Art & Life

Spotting good and bad information online

We’ve all experienced the frustration, exhaustion and overwhelm of seeing too much information and not knowing if what we read or view is even true. I’d like to show you a simple way of saving your focus and attention for information that’s actually worth your time. It’s a technique called Lateral Reading, based on the best practices of professional fact-checkers. It helps us decide, from the huge number of resources we run across (especially on social media platforms), which might be worth our time and attention. Here’s how you do it:

Step 1: Do not examine the source in question yet. First, open a new tab in your browser. Enter the publication, website or author’s name from the source, and do a quick Google search. You’re looking for a known, reputable site (think New York Times, Wikipedia, or Snopes) that will give you a general idea of what experts think about the publication or author of the source. 

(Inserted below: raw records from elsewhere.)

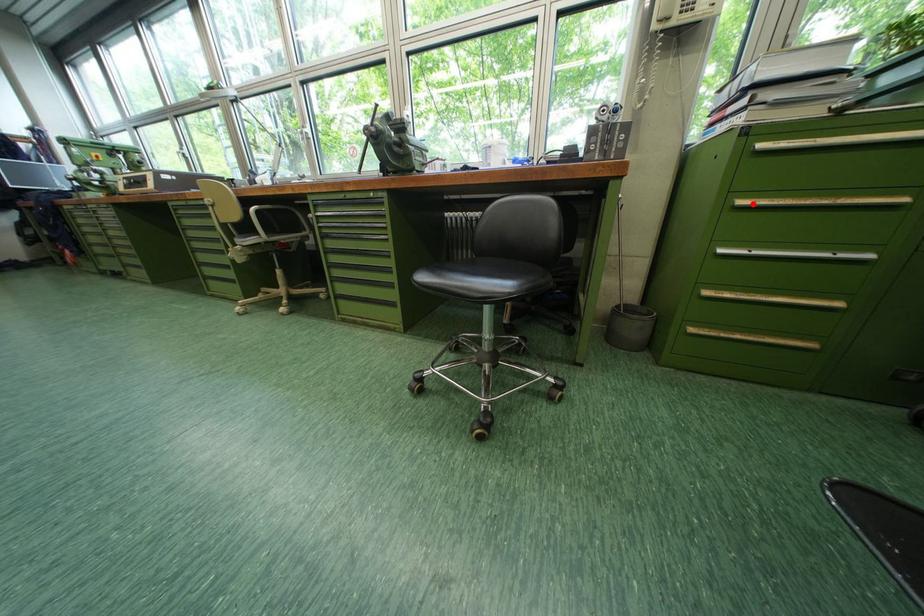
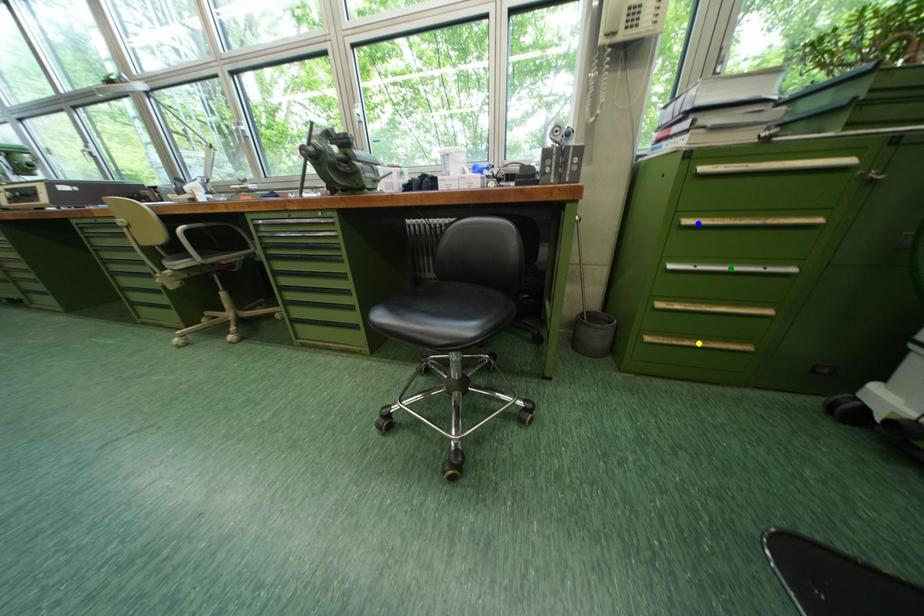
Question: I am providing you with two images of the same scene from different viewpoints. A red point is marked on the first image. You are given multiple points on the second image. Which mark in image 2 goes with the point in image 1?

Choices:
 (A) yellow point
 (B) green point
 (C) blue point

Answer: (C)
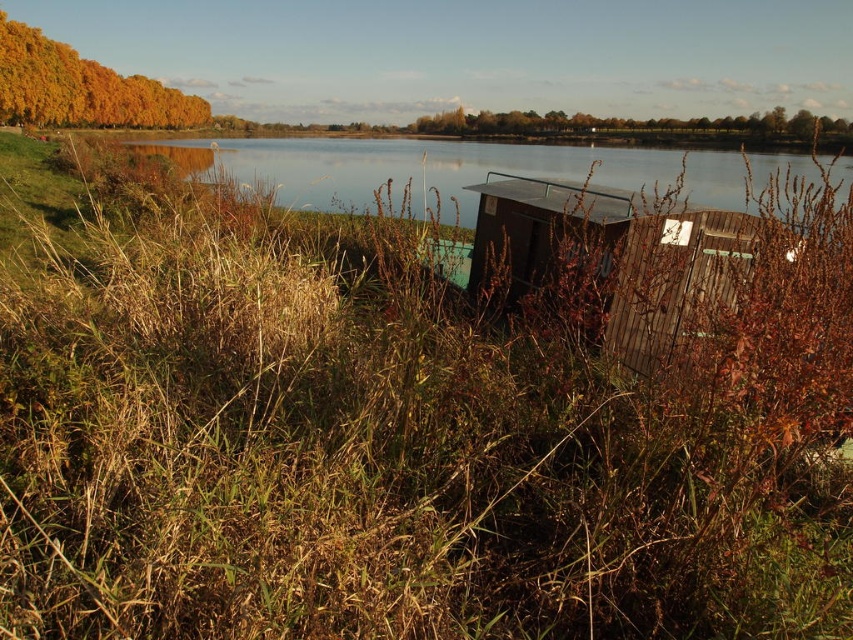
Question: Which point is closer to the camera taking this photo?

Choices:
 (A) tap(424, 125)
 (B) tap(456, 195)
 (C) tap(534, 260)
 (D) tap(76, 84)

Answer: (C)

Question: Does transparent glass water at center have a smaller size compared to golden foliage at upper left?

Choices:
 (A) yes
 (B) no

Answer: (B)

Question: Does wooden shed at center appear on the right side of golden foliage at upper left?

Choices:
 (A) yes
 (B) no

Answer: (A)

Question: Which of these objects is positioned closest to the wooden shed at center?

Choices:
 (A) golden foliage at upper left
 (B) green leafy tree at upper center
 (C) transparent glass water at center

Answer: (C)

Question: Which point is closer to the camera taking this photo?

Choices:
 (A) (416, 208)
 (B) (491, 170)

Answer: (A)

Question: Is wooden shed at center smaller than transparent glass water at center?

Choices:
 (A) yes
 (B) no

Answer: (A)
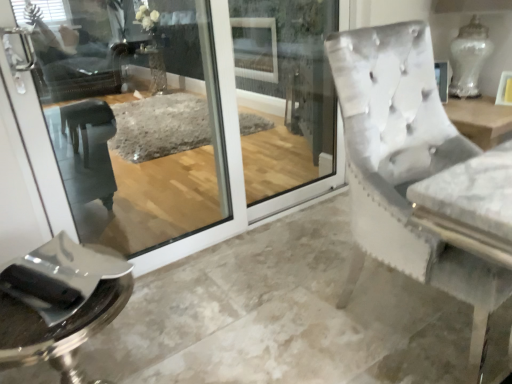
Question: In terms of size, does clear glass screen door at center appear bigger or smaller than polished chrome tray at lower left?

Choices:
 (A) small
 (B) big

Answer: (B)

Question: Considering the positions of clear glass screen door at center and polished chrome tray at lower left in the image, is clear glass screen door at center taller or shorter than polished chrome tray at lower left?

Choices:
 (A) short
 (B) tall

Answer: (B)

Question: In the image, is clear glass screen door at center positioned in front of or behind polished chrome tray at lower left?

Choices:
 (A) front
 (B) behind

Answer: (B)

Question: In the image, is polished chrome tray at lower left positioned in front of or behind clear glass screen door at center?

Choices:
 (A) front
 (B) behind

Answer: (A)

Question: Is polished chrome tray at lower left to the left or to the right of clear glass screen door at center in the image?

Choices:
 (A) right
 (B) left

Answer: (B)

Question: Is polished chrome tray at lower left taller or shorter than clear glass screen door at center?

Choices:
 (A) short
 (B) tall

Answer: (A)

Question: From the image's perspective, is polished chrome tray at lower left above or below clear glass screen door at center?

Choices:
 (A) above
 (B) below

Answer: (B)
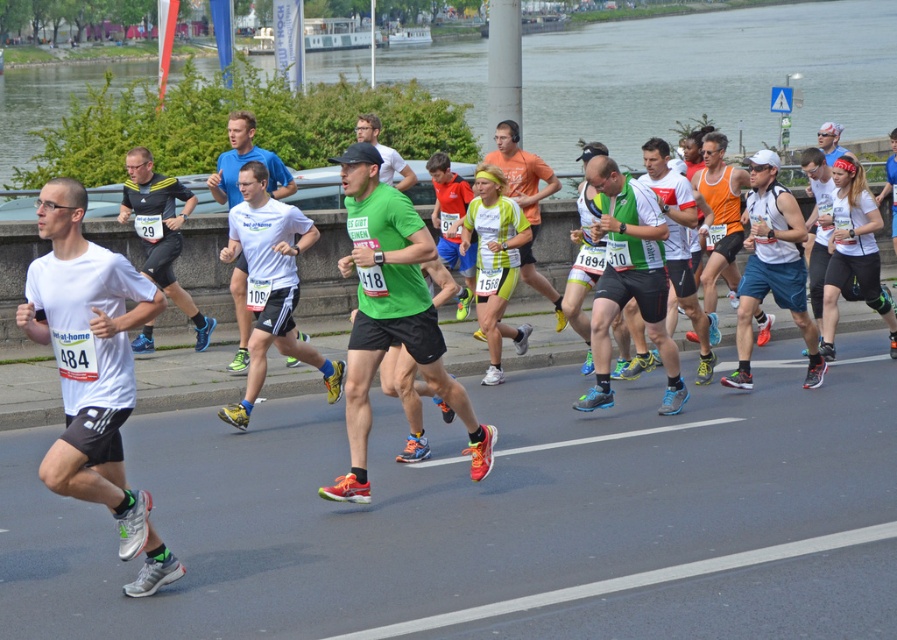
Question: From the image, what is the correct spatial relationship of white matte tank top at center in relation to white matte shirt at center?

Choices:
 (A) right
 (B) left

Answer: (A)

Question: Is white matte tank top at center positioned behind white matte shirt at center?

Choices:
 (A) no
 (B) yes

Answer: (B)

Question: Based on their relative distances, which object is nearer to the transparent water at upper center?

Choices:
 (A) matte black shirt at left
 (B) white matte tank top at center
 (C) yellow-green jersey at center

Answer: (C)

Question: Which of these objects is positioned closest to the white matte shirt at center?

Choices:
 (A) matte black shirt at left
 (B) white matte tank top at center
 (C) yellow-green jersey at center
 (D) neon green jersey at center

Answer: (A)

Question: Is transparent water at upper center thinner than green matte shirt at center?

Choices:
 (A) yes
 (B) no

Answer: (B)

Question: Which point appears closest to the camera in this image?

Choices:
 (A) (185, 216)
 (B) (830, 352)

Answer: (A)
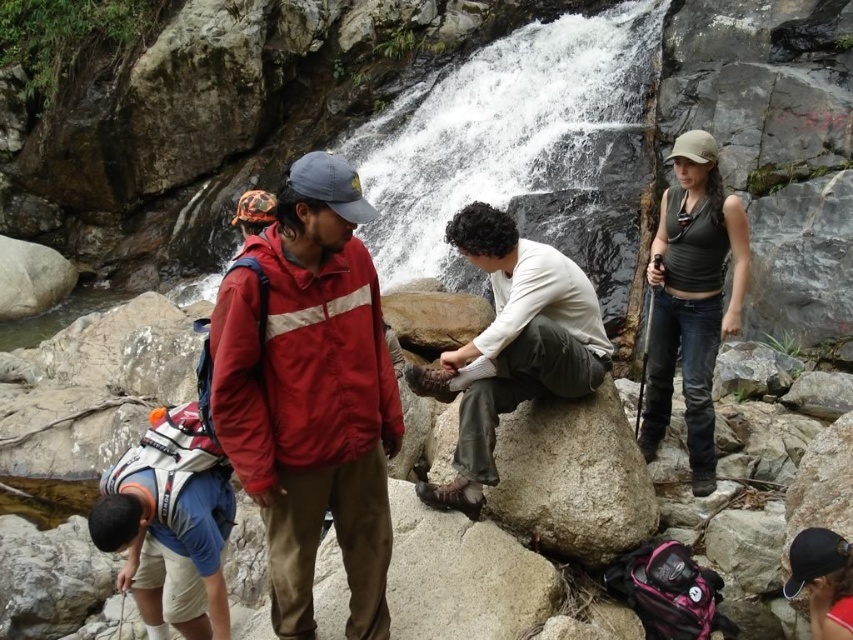
Does point (508, 358) come farther from viewer compared to point (692, 493)?

No.

Which is behind, point (532, 348) or point (721, 257)?

Point (721, 257)

The image size is (853, 640). In order to click on white matte shirt at center in this screenshot , I will do `click(512, 346)`.

Does matte red jacket at center have a larger size compared to white matte shirt at center?

Correct, matte red jacket at center is larger in size than white matte shirt at center.

Does point (334, 198) lie in front of point (527, 346)?

That is True.

Is point (315, 410) farther from camera compared to point (427, 488)?

That is False.

You are a GUI agent. You are given a task and a screenshot of the screen. Output one action in this format:
    pyautogui.click(x=<x>, y=<y>)
    Task: Click on the matte red jacket at center
    This screenshot has height=640, width=853.
    Given the screenshot: What is the action you would take?
    pyautogui.click(x=311, y=396)

Does matte red jacket at center have a greater width compared to matte green tank top at right?

Yes, matte red jacket at center is wider than matte green tank top at right.

Where is `matte red jacket at center`? The image size is (853, 640). matte red jacket at center is located at coordinates (311, 396).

Does the source tend to be trusted or tend to be biased or sensationalist? Is the author an expert on the topic of the source? Spend less than 1 minute on this step. 

After completing Step 1, you might be done with the Lateral Reading technique. Often with that quick initial search we find out pretty clearly whether the original source is worth our time. But if you’re still unclear about which way to go with the source, it’s time for Step 2.

Step 2: In this step you find coverage of the topic from a different, more reliable source. Again, you’ll open a new tab in your browser, and this time you’ll search the keywords of the topic to find what other known and reputable sources have written on the topic. You might even try a general library database like MasterFile, or a known news site like New York Times, Wall Street Journal, or others you’re familiar with. Now that you found this, you have a more reliable source than the original you were curious about.

That’s the basic technique. If you want to learn more about ways to get to the good stuff, see the Library’s guide to evaluating websites at https://guides.kirkwood.edu/evaluatingWeb

Important reminder: Applying critical, in-depth evaluation of a source is best used when you’ve already established that a resource is generally reliable. Once it passes the Lateral Reading test, you’re ready to read and study the source in depth, or see what new knowledge you can create by crossing it with your existing troves of knowledge. You got this!